Я помедлил, глядя на него. Вдруг он и в самом деле чокнутый? Часть времени он пребывает в совершенно здравом рассудке, а потом внезапно его разум переносится в некий отдаленный чертог, где существуют только он сам и его Бог. Расстройство, выказанное им, когда я сжигал его игрушки, было вполне искренним, как и страх, и все-таки он продолжал упорно врать. Финану не терпелось выбить из него правду, но я подозревал, что Иеремия даже обрадуется этому своего рода мученичеству. Да и выбивая из человека правду, ты никогда не можешь быть уверен в ней, потому как перепуганная жертва говорит то, что желает ее мучитель. Мне хотелось узнать правду, но чего, внезапно пришла мысль, хочет Иеремия? И почему он упомянул про архиепископа?

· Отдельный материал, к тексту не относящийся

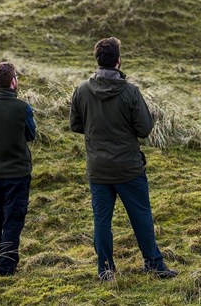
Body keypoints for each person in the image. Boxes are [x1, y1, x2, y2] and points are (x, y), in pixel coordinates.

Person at [69, 37, 177, 282]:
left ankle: (106, 270)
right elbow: (145, 129)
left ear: (98, 60)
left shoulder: (81, 90)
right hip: (129, 168)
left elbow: (75, 125)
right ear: (118, 60)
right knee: (141, 216)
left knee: (102, 221)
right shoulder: (130, 91)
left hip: (98, 169)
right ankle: (154, 264)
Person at [0, 61, 36, 276]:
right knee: (12, 221)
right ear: (13, 81)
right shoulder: (23, 108)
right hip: (18, 174)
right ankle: (6, 267)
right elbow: (31, 135)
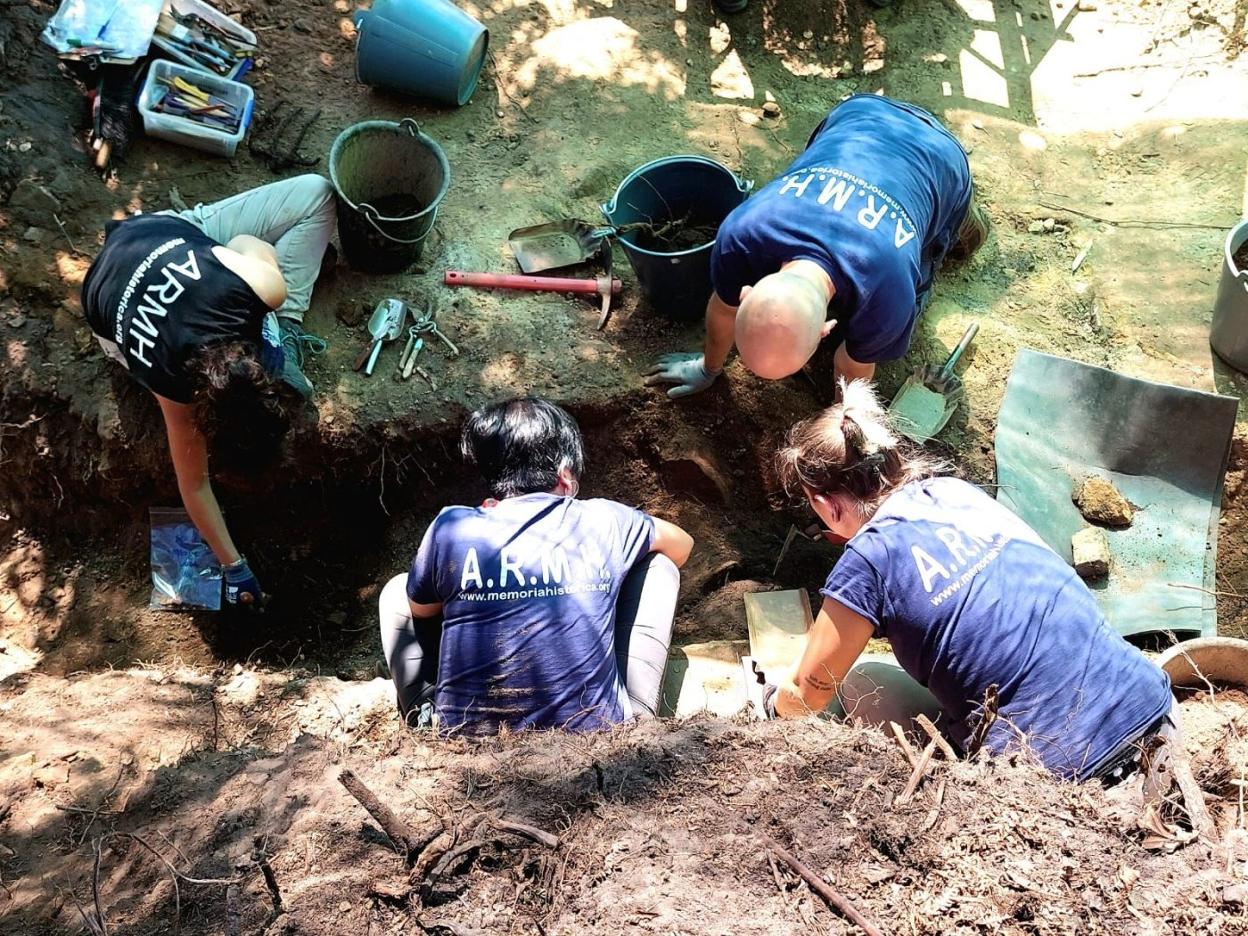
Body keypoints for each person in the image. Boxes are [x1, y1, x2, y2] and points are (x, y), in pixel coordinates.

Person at [760, 380, 1176, 783]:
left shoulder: (868, 560)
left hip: (1056, 777)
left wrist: (769, 711)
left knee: (864, 682)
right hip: (1152, 707)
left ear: (826, 505)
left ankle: (949, 776)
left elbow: (808, 692)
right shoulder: (956, 492)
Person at [81, 175, 338, 608]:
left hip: (159, 239)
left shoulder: (253, 292)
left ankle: (286, 324)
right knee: (305, 217)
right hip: (113, 295)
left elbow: (195, 485)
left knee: (318, 191)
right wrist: (232, 564)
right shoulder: (171, 381)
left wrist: (235, 568)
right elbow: (194, 483)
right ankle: (286, 324)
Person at [379, 397, 695, 735]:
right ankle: (636, 720)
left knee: (398, 590)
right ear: (564, 473)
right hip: (597, 737)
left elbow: (421, 610)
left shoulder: (452, 526)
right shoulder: (605, 519)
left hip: (468, 746)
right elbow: (682, 545)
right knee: (659, 567)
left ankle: (426, 716)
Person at [646, 93, 988, 400]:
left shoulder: (891, 291)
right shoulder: (740, 234)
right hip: (857, 114)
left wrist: (843, 426)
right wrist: (707, 368)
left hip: (940, 157)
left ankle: (971, 223)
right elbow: (723, 307)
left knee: (926, 267)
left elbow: (855, 367)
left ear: (828, 332)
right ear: (745, 293)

Вспомнилось, что он ездил в Эофервик и разговаривал с Хротвердом, новым владыкой. Не может ли быть зерна истины в этих диких воплях о мире?
Я подошел к безумцу, тот инстинктивно отпрянул и стал хватать ртом воздух.

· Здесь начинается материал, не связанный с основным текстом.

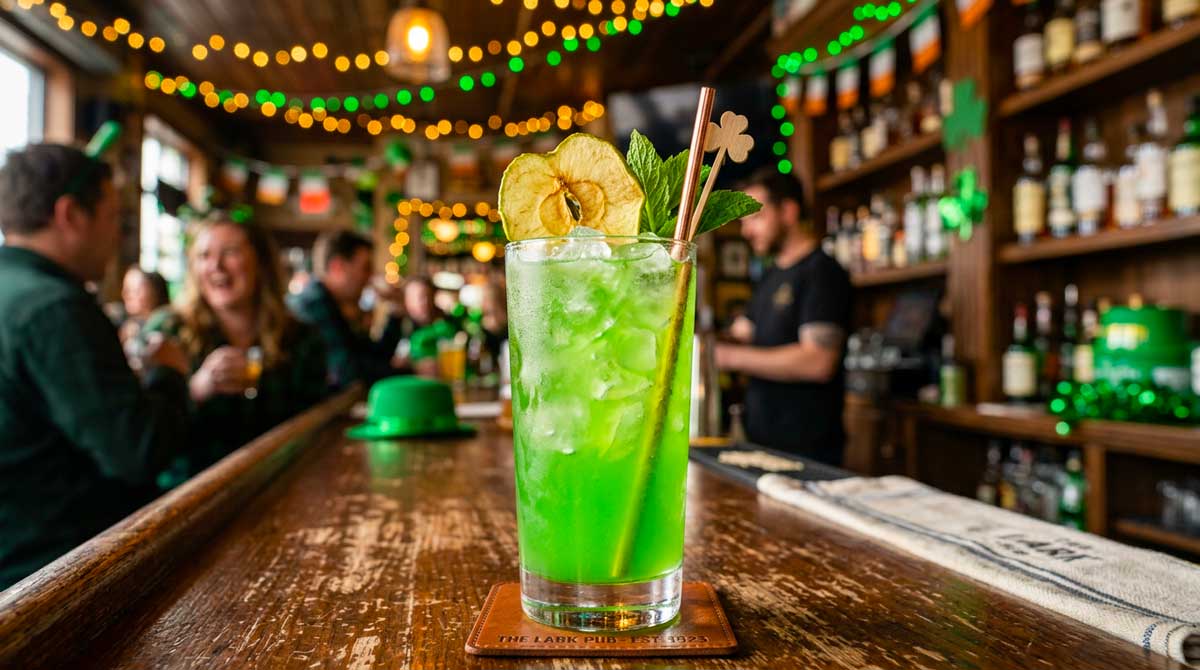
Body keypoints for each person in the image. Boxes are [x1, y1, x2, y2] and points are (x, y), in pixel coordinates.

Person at [0, 143, 192, 589]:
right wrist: (169, 373)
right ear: (70, 214)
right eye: (113, 219)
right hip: (51, 577)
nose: (117, 237)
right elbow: (138, 452)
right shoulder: (55, 307)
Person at [146, 215, 328, 486]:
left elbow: (313, 431)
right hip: (184, 499)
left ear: (261, 263)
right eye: (204, 255)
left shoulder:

– Я не хочу… – начал он, но не смог договорить, разрыдавшись.
– Не хочешь чего? – спросил я.
– Говорить тебе! – яростно заявил Иеремия. – Ты не миротворец! Ты язычник! Ты Утредэрв! – Это означало Утред Проклятый, прозвище, данное мне христианами. – Ты поклоняешься идолам и изображениям медным! Ты оскорбляешь отца моего небесного! Я скорее умру, чем расскажу тебе! – Он зажмурил глаза и обратил лицо к кровле, где курился среди стропил дым жаровни. – Прими меня, о Господи! – возопил Иеремия. – Прими страждущего раба твоего в свои любящие руки. Прими! Прими! Прими!
Я присел на корточки рядом, наклонился и прошептал ему на ухо:
– Ты справился.
Он резко прекратил молиться, открыл глаза и посмотрел на меня. На миг он показался даже более испуганным, чем когда я жестко говорил с ним.
– Справился? – повторил епископ чуть слышно.
– Архиепископ попросил меня проверить, умеешь ли ты хранить тайну, – шепотом продолжил я.
– Ты разговаривал с… – начал он, но умолк, когда я приложил к губам палец.
– Финан не должен слышать, – прошептал я. – Ему нельзя доверять.
Иеремия энергично закивал:
– Господин, он выглядит как предатель. Нельзя доверять коротышкам.
– Да к тому же ирландец, – добавил я.
– Ох! Ну и ну! Да, господин!
– Ему должно казаться, будто я тебя ненавижу, – убеждал я. – Но меня прислал архиепископ! Он пообещал возместить все, что я сжег. Дал слово.
– Но ты… – Иеремия нахмурился, потом покосился на висящий у меня на шее молот. – Ты ведь не христианин!